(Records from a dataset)
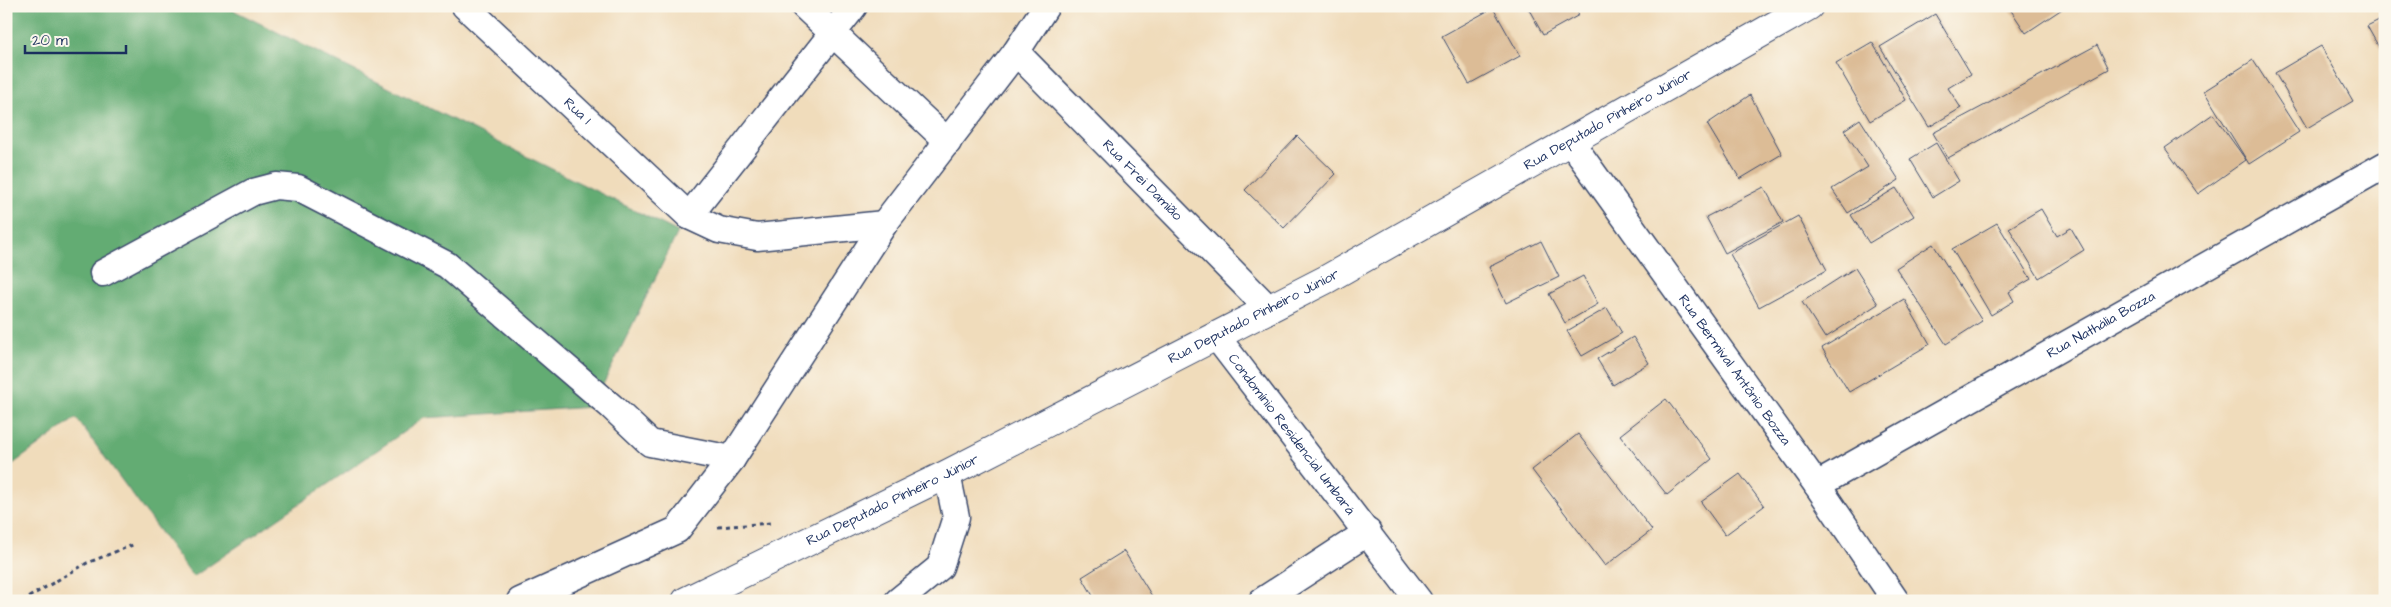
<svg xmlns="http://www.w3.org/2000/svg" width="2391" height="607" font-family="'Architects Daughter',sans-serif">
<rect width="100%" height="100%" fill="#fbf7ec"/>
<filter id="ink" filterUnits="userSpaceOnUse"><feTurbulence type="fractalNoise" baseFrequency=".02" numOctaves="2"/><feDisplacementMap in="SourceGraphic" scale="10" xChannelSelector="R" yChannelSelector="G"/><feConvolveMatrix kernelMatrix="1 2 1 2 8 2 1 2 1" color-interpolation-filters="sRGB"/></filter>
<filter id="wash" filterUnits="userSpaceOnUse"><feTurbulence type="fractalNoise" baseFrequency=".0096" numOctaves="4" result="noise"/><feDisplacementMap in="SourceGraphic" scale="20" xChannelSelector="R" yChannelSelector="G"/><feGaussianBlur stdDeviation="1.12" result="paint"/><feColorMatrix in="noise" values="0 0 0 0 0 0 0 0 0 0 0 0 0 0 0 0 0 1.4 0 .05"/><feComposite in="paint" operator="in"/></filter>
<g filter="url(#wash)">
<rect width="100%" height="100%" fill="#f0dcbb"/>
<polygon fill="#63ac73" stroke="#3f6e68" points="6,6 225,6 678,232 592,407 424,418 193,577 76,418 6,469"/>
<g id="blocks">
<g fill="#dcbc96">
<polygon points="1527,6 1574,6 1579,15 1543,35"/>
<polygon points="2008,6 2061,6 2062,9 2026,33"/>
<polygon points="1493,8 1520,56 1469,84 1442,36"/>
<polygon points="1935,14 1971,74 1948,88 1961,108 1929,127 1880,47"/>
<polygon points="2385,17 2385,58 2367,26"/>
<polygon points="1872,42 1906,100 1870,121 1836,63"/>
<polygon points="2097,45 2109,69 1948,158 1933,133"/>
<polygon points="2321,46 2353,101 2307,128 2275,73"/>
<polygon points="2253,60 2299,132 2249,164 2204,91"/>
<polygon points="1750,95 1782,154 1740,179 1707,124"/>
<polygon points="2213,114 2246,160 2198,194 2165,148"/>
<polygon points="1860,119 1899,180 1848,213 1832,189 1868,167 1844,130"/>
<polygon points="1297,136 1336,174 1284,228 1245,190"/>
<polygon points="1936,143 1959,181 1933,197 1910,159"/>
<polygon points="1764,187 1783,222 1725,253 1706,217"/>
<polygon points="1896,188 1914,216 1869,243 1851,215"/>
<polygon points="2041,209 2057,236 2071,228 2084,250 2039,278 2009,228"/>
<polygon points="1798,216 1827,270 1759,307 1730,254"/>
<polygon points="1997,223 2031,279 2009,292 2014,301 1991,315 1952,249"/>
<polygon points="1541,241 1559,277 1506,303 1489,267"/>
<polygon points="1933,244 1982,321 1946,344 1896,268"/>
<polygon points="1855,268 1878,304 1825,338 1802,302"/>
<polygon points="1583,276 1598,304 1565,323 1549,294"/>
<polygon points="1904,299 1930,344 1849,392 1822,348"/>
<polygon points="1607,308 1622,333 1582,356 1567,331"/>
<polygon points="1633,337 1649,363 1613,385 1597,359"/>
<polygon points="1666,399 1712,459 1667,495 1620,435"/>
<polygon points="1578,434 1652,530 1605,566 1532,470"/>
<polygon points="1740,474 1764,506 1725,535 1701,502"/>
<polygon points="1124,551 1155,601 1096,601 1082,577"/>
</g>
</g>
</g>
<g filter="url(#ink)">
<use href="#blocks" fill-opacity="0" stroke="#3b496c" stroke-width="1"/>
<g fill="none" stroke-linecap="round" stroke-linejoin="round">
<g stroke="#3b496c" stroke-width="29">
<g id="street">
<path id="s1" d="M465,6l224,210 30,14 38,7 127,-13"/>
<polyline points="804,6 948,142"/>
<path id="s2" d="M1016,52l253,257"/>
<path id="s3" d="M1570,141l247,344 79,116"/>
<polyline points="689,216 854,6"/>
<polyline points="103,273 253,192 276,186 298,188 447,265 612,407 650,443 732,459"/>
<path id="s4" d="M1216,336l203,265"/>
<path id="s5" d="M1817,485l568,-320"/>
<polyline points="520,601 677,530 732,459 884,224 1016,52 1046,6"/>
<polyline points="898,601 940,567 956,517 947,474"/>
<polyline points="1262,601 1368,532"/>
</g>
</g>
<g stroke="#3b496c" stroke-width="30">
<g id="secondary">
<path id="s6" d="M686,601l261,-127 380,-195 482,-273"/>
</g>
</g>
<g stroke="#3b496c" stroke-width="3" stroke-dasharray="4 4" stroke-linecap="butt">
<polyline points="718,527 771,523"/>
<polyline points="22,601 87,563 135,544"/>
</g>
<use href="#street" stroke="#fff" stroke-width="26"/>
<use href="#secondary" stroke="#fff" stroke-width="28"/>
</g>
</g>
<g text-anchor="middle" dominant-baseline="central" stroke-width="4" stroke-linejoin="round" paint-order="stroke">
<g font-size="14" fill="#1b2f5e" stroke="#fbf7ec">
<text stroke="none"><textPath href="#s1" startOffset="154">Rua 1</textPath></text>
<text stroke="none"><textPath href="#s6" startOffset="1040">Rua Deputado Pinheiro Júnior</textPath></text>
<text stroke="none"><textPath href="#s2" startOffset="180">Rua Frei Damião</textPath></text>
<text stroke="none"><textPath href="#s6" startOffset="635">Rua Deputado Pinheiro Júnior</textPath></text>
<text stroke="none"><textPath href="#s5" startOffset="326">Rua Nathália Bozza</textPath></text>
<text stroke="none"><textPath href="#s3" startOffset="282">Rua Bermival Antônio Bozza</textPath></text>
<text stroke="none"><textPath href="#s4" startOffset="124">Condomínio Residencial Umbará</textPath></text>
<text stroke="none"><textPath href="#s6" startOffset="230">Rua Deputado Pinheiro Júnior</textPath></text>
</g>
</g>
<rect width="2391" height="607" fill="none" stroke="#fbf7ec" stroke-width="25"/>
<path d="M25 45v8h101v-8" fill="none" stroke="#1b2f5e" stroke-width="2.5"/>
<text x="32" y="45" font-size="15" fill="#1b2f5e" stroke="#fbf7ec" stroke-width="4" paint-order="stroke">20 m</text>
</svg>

▶ [Your task]:
Copy each line of the data above that holds "wash".

▶ [Written reply]:
<filter id="wash" filterUnits="userSpaceOnUse"><feTurbulence type="fractalNoise" baseFrequency=".0096" numOctaves="4" result="noise"/><feDisplacementMap in="SourceGraphic" scale="20" xChannelSelector="R" yChannelSelector="G"/><feGaussianBlur stdDeviation="1.12" result="paint"/><feColorMatrix in="noise" values="0 0 0 0 0 0 0 0 0 0 0 0 0 0 0 0 0 1.4 0 .05"/><feComposite in="paint" operator="in"/></filter>
<g filter="url(#wash)">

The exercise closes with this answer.